QUI WEMBLEY, I VERI CAFONI SONO REGALI

di ARIO GERVASUTTI – In molti hanno criticato – con qualche ragione – la mancanza di fair play dei calciatori inglesi che si sono rapidamente sfilati dal collo la medaglia d’argento. Eppure c’è qualcosa di più serio – mi azzardo a dire di più grave – che domenica sera è accaduto dalle parti di Wembley, e che non mi pare sia stato colto appieno. I calciatori, in fondo, hanno offeso più che altro se stessi: ma solo chi non ha fatto sport a un certo livello può serenamente pontificare rispetto allo sconvolgimento che subisce un ragazzo poco più che ventenne di fronte alla più cocente delusione della sua vita. Ti viene voglia di urlare al mondo che vuoi scomparire, altro che fair play. E non stiamo parlando di filosofi, ma di calciatori che il più delle volte vengono dai sobborghi di Londra: il fair play non sanno neanche che cosa sia. Quindi – con molte virgolette – si possono perdonare.

Non dovremmo invece perdonare un altro paio di cosette.

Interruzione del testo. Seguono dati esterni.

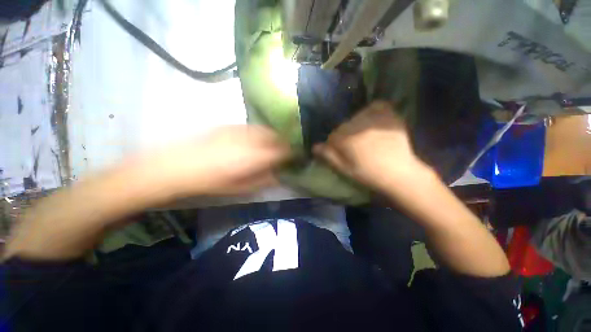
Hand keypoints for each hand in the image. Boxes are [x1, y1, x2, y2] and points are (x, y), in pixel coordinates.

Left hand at [146, 125, 290, 196]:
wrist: (180, 165)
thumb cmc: (212, 182)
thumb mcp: (240, 188)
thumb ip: (263, 180)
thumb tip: (278, 175)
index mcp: (255, 157)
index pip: (282, 152)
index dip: (291, 154)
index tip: (294, 157)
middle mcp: (251, 140)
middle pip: (276, 137)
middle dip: (284, 143)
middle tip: (285, 151)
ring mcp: (241, 130)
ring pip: (265, 129)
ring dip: (273, 136)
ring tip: (273, 144)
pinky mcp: (230, 126)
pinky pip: (252, 127)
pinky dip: (260, 132)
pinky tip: (257, 138)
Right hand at [313, 101, 429, 193]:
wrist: (398, 173)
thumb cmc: (368, 174)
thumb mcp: (344, 169)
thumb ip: (328, 156)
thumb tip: (314, 146)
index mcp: (346, 139)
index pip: (332, 136)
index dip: (334, 145)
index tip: (342, 153)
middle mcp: (357, 125)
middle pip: (343, 126)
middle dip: (345, 136)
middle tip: (355, 147)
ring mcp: (374, 119)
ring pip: (357, 117)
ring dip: (357, 125)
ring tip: (366, 137)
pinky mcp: (389, 115)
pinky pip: (377, 106)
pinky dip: (373, 111)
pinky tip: (374, 123)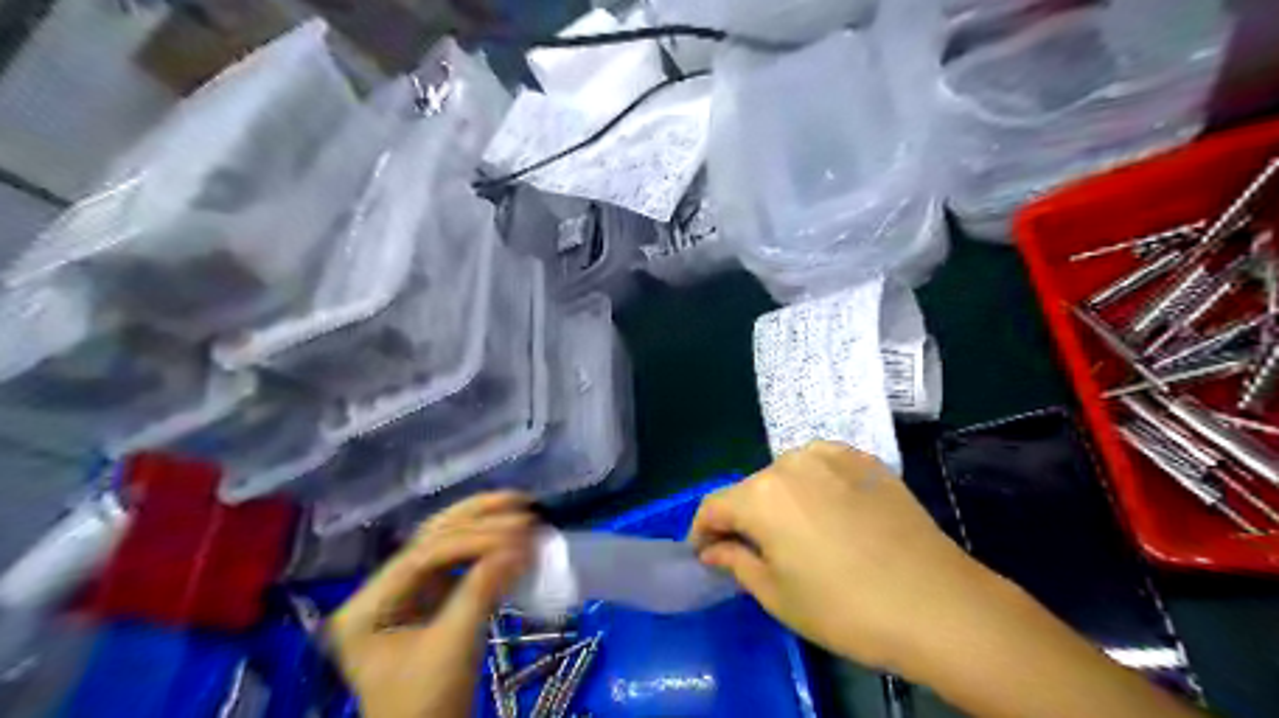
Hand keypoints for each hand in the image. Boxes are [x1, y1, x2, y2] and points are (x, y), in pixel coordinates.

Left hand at [329, 492, 535, 717]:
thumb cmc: (427, 706)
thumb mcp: (453, 648)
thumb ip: (482, 591)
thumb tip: (523, 547)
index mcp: (366, 606)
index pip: (423, 556)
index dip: (473, 539)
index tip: (518, 533)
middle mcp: (381, 590)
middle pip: (431, 538)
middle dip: (478, 517)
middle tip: (521, 503)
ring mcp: (406, 594)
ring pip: (446, 543)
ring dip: (484, 523)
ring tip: (521, 506)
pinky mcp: (430, 601)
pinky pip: (459, 563)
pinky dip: (488, 548)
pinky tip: (513, 537)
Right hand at [690, 440, 1008, 676]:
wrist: (936, 604)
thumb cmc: (845, 609)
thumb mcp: (777, 595)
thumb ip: (735, 561)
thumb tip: (712, 549)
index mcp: (761, 495)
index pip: (713, 506)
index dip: (702, 531)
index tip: (705, 554)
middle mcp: (790, 463)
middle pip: (751, 489)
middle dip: (744, 518)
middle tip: (754, 552)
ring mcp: (831, 457)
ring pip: (786, 475)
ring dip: (780, 500)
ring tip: (796, 533)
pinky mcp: (865, 461)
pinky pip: (823, 466)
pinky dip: (814, 485)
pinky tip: (830, 512)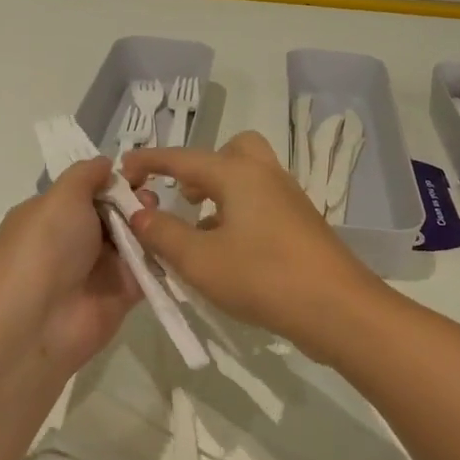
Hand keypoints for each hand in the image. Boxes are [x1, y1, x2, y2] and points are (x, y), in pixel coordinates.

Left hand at [0, 158, 143, 377]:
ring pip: (134, 240)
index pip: (90, 191)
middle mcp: (74, 241)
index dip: (115, 180)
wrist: (36, 322)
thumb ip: (86, 176)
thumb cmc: (44, 247)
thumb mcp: (60, 197)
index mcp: (52, 215)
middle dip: (137, 202)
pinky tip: (178, 242)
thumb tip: (105, 162)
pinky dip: (162, 258)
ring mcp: (99, 270)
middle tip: (151, 200)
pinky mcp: (122, 295)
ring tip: (162, 221)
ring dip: (150, 227)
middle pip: (115, 214)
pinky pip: (148, 270)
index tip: (141, 171)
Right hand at [121, 132, 385, 356]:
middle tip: (183, 196)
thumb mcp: (199, 259)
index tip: (123, 169)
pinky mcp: (301, 225)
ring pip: (248, 179)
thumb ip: (163, 233)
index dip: (150, 161)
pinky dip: (239, 214)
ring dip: (220, 194)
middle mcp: (265, 176)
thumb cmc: (262, 276)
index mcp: (238, 174)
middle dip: (201, 168)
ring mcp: (288, 200)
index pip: (183, 158)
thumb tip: (139, 212)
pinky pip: (262, 204)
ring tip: (198, 230)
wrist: (336, 307)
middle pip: (231, 152)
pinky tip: (228, 253)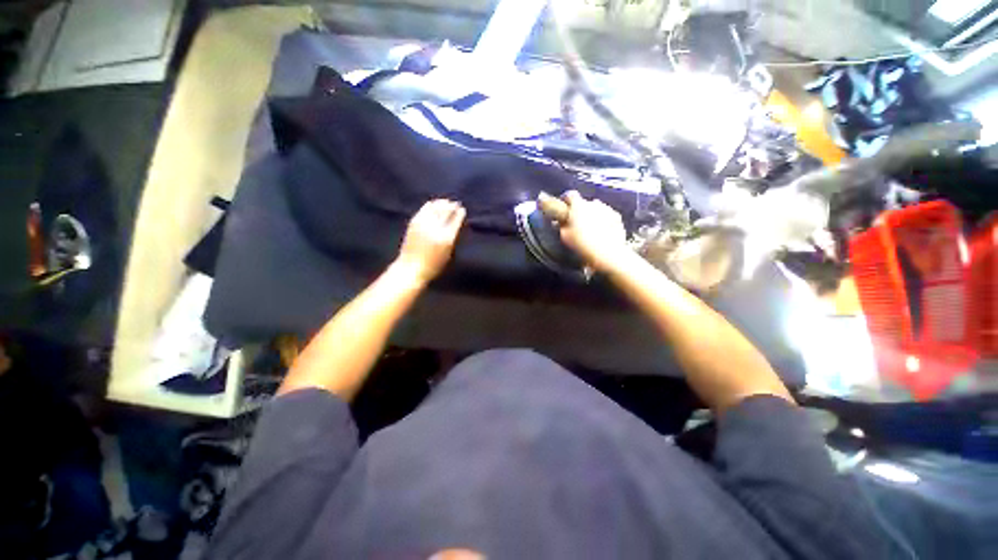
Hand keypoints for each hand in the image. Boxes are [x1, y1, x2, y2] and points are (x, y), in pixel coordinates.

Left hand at [394, 199, 465, 284]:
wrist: (411, 267)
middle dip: (451, 206)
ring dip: (441, 203)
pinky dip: (430, 205)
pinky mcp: (414, 223)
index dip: (459, 213)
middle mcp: (435, 228)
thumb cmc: (433, 265)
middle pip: (445, 211)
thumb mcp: (448, 253)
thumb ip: (451, 238)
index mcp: (446, 237)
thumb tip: (454, 224)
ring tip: (445, 202)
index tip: (462, 209)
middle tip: (455, 204)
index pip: (455, 220)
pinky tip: (433, 204)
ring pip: (434, 208)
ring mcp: (423, 224)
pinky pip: (424, 210)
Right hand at [557, 191, 629, 272]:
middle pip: (584, 203)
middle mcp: (593, 203)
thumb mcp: (565, 236)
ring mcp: (607, 209)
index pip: (570, 195)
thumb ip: (561, 226)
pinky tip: (602, 233)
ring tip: (590, 229)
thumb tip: (557, 221)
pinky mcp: (617, 217)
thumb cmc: (582, 244)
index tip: (563, 207)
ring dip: (592, 215)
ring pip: (596, 208)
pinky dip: (603, 221)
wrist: (608, 253)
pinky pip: (607, 215)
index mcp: (578, 206)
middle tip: (576, 223)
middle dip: (579, 210)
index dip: (565, 200)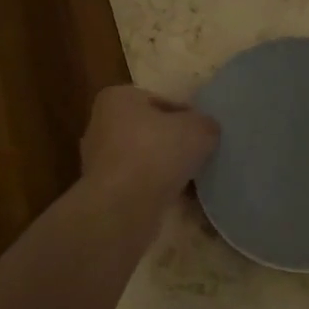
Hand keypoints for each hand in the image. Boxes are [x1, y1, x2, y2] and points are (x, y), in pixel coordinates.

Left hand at [80, 85, 219, 204]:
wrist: (121, 209)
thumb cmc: (155, 154)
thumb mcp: (198, 129)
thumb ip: (206, 124)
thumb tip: (207, 130)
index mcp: (118, 99)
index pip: (162, 101)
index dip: (187, 116)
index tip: (205, 134)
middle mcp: (103, 125)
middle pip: (152, 131)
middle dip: (175, 144)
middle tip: (201, 156)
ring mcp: (101, 161)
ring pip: (146, 159)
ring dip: (167, 169)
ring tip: (193, 180)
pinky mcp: (105, 191)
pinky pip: (140, 184)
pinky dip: (157, 190)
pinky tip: (178, 198)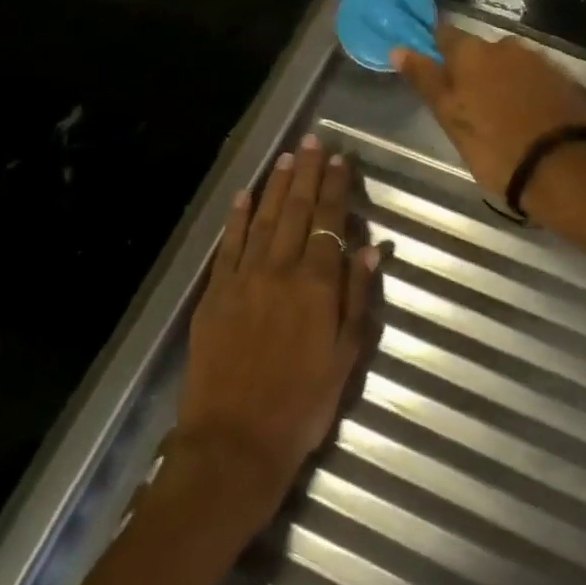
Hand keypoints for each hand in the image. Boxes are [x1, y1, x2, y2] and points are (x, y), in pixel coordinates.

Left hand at [173, 133, 377, 527]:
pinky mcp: (215, 293)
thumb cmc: (301, 406)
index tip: (341, 159)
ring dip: (277, 185)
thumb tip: (370, 251)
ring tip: (288, 157)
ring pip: (264, 219)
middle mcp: (279, 271)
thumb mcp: (345, 359)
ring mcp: (243, 279)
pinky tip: (245, 194)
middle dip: (308, 174)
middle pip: (297, 211)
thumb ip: (356, 299)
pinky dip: (237, 217)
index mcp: (316, 286)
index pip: (329, 223)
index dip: (337, 188)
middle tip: (313, 141)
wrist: (234, 444)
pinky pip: (228, 245)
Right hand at [391, 24, 585, 216]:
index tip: (431, 69)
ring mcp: (539, 60)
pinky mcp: (564, 79)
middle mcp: (506, 46)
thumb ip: (426, 80)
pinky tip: (525, 116)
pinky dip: (524, 91)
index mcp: (472, 52)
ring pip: (508, 64)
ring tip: (498, 115)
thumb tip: (399, 48)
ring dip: (500, 80)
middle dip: (472, 70)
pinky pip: (533, 78)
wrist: (565, 169)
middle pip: (480, 50)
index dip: (436, 49)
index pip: (445, 34)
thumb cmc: (495, 147)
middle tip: (467, 105)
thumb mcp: (451, 118)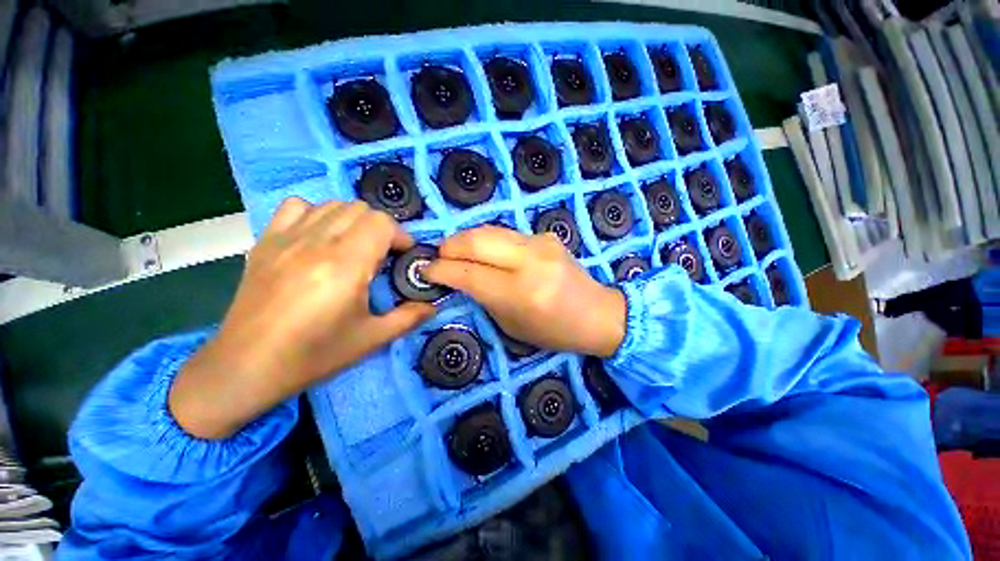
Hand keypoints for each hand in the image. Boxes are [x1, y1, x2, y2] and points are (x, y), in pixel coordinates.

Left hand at [169, 198, 435, 438]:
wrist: (246, 367)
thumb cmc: (313, 356)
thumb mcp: (372, 339)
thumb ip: (409, 317)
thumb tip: (433, 306)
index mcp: (344, 266)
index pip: (380, 223)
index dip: (399, 235)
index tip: (403, 255)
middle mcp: (316, 244)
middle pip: (360, 209)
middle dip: (381, 228)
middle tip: (384, 254)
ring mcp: (286, 239)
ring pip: (332, 205)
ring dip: (353, 221)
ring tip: (356, 246)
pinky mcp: (266, 242)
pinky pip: (297, 207)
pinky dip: (317, 214)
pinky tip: (320, 238)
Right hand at [423, 226, 625, 356]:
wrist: (598, 314)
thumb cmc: (554, 331)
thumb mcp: (511, 325)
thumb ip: (484, 298)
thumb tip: (461, 277)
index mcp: (520, 293)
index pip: (469, 273)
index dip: (441, 269)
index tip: (425, 269)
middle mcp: (529, 262)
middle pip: (475, 240)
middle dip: (449, 246)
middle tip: (439, 257)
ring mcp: (540, 243)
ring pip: (489, 230)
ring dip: (466, 239)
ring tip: (456, 251)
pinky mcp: (546, 236)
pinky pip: (506, 233)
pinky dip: (488, 240)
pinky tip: (485, 251)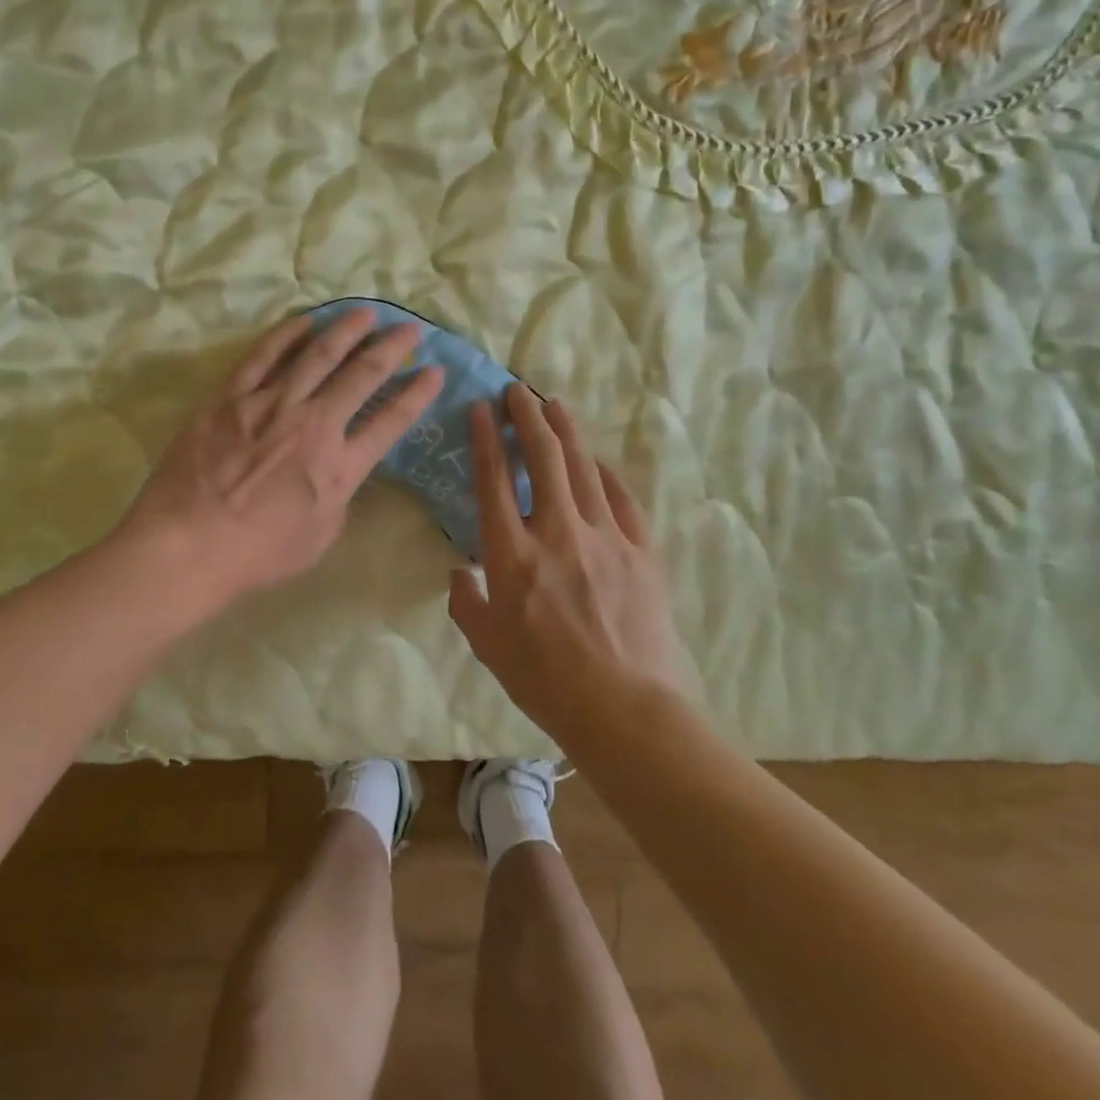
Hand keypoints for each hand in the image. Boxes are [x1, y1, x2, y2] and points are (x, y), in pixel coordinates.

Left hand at [116, 307, 442, 612]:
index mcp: (339, 465)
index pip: (391, 421)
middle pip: (362, 375)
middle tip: (410, 328)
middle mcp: (314, 424)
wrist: (188, 545)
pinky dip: (289, 335)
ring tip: (367, 313)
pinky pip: (264, 356)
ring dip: (347, 330)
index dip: (418, 394)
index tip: (435, 370)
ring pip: (318, 355)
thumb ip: (338, 498)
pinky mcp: (232, 397)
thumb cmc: (257, 554)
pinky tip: (308, 320)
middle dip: (392, 348)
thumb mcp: (320, 537)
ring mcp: (271, 405)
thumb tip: (341, 472)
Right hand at [448, 383, 681, 744]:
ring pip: (583, 467)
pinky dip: (607, 473)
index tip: (480, 408)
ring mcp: (604, 537)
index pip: (495, 480)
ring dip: (566, 430)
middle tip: (517, 390)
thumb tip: (459, 573)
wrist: (625, 709)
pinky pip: (622, 498)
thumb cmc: (545, 681)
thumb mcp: (487, 645)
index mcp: (512, 554)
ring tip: (554, 404)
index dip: (485, 438)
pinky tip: (598, 460)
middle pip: (543, 457)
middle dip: (526, 416)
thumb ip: (465, 602)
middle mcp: (557, 532)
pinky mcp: (640, 550)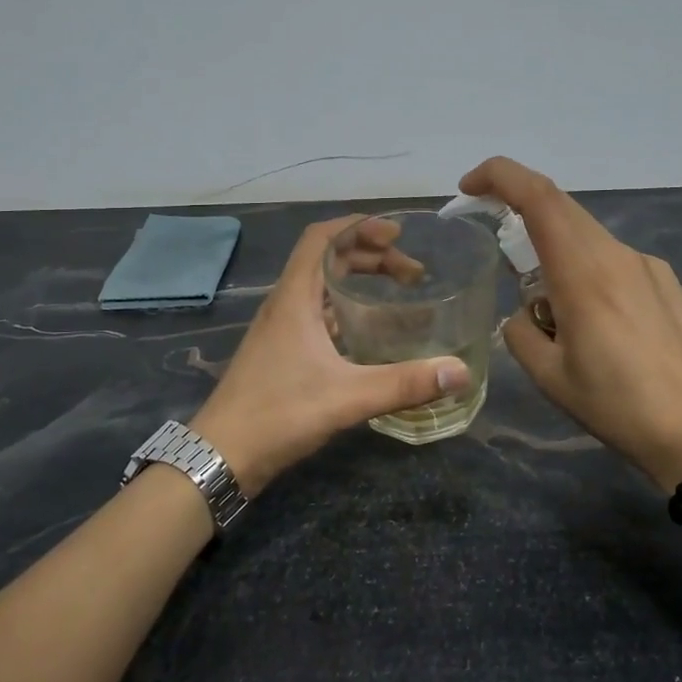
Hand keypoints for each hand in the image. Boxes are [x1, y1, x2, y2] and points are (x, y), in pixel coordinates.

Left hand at [190, 216, 470, 491]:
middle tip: (411, 273)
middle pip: (326, 259)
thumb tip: (459, 372)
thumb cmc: (278, 415)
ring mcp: (280, 329)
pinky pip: (317, 312)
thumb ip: (404, 384)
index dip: (358, 226)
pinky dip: (345, 308)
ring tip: (396, 291)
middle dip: (370, 255)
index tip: (396, 233)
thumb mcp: (347, 397)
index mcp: (295, 298)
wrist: (221, 455)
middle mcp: (285, 305)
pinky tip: (368, 330)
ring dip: (357, 279)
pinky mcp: (280, 352)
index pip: (322, 238)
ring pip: (321, 286)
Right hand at [459, 157, 681, 489]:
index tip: (469, 187)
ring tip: (551, 313)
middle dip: (519, 209)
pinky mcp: (665, 282)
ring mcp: (646, 265)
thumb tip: (525, 315)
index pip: (538, 197)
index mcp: (583, 273)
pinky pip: (612, 259)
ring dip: (554, 252)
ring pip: (586, 236)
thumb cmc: (620, 406)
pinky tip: (595, 324)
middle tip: (495, 241)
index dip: (499, 176)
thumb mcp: (551, 378)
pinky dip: (585, 271)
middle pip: (560, 207)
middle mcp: (616, 254)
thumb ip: (521, 333)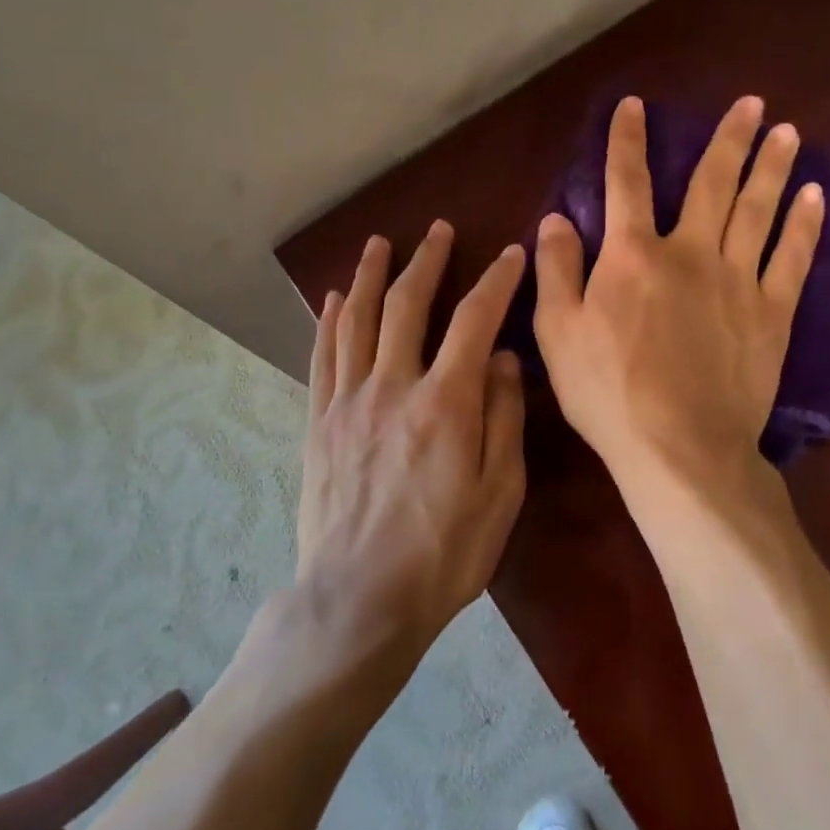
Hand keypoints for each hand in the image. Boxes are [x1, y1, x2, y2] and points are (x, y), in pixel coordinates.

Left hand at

La prima: quando il presidente della Repubblica Italiana Sergio Mattarella è entrato a Wembley non ha trovato ad attenderlo nessuno. Solo il nostro ambasciatore. Ha incrociato per caso il premier inglese Boris Johnson al bar sotto la tribuna d’onore – come testimonia un filmato amatoriale – e questo l’ha salutato come si fa con un conoscente che si incontra al supermercato per caso: “Ohh, amico presidente, how are you? Good luck”, e salutame a soreta. Fine. Si è mai vista una cosa del genere in qualsiasi paese al mondo? E’ così che si riceve e ospita il massimo rappresentante di una nazione? E il principe, la principessa e il principino vestito come un pinguino (la cravatta a 6 anni? Ma tornate a scuola, per favore…) dov’erano? Erano forse impegnati a imparare la riverenza? Erano lontani trenta metri, venti file più su, sul palchetto reale. Prima della partita, in tribuna, si è visto in mondovisione Mattarella da solo, scortato unicamente dal presidente della Federcalcio Gravina e dalla Sottosegretaria allo Sport Vezzali. Si guardava intorno, e il massimo dell’autorità che ha trovato erano Boniek e Boban. Vi ricordate la finale dei Mondiali in Spagna, quella con Pertini? Lui a sinistra, in mezzo re Juan Carlos e la regina, a destra il cancelliere tedesco Helmut Schmidt. Si chiama protocollo: nella migliore delle definizioni, rispetto. Cari inglesi, cari Reali, urge un ripasso. Perché sarete anche usciti dall’Europa, e non è detto che abbiate fatto male: ma le regole dell’educazione non sono cambiate.

La seconda, che in fin dei conti ha qualche relazione con la prima: al termine della partita, un’immagine ha fissato un addetto mentre incideva il nome del Paese vincitore sulla coppa, prima della consegna. E che cosa stava scrivendo? “Italy”. Ora: qualcuno può spiegarmi per quale motivo il nome del nostro Paese è stato inciso in inglese? In una lingua, peraltro, che non è più “comunitaria” e che comunque non è la lingua ufficiale dell’Uefa che usa il francese? Se la finale si fosse giocata a Roma e gli inglesi avessero vinto, avrebbero scritto “Inghilterra” sulla coppa? Non ci crederei nemmeno se lo vedessi. E non intendo vederlo, sia chiaro.

Direte: con tutti i problemi del mondo, stai qui a spaccare il capello in quattro per delle quisquilie. Può essere. Ma come nel calcio, anche nella vita si deve partire dai fondamentali. E qui i fondamentali sono stati cancellati, dimenticati. Prima di inginocchiarsi per qualsiasi motivo, almeno si impari l’educazione. Altrimenti la brutta figura è doppia.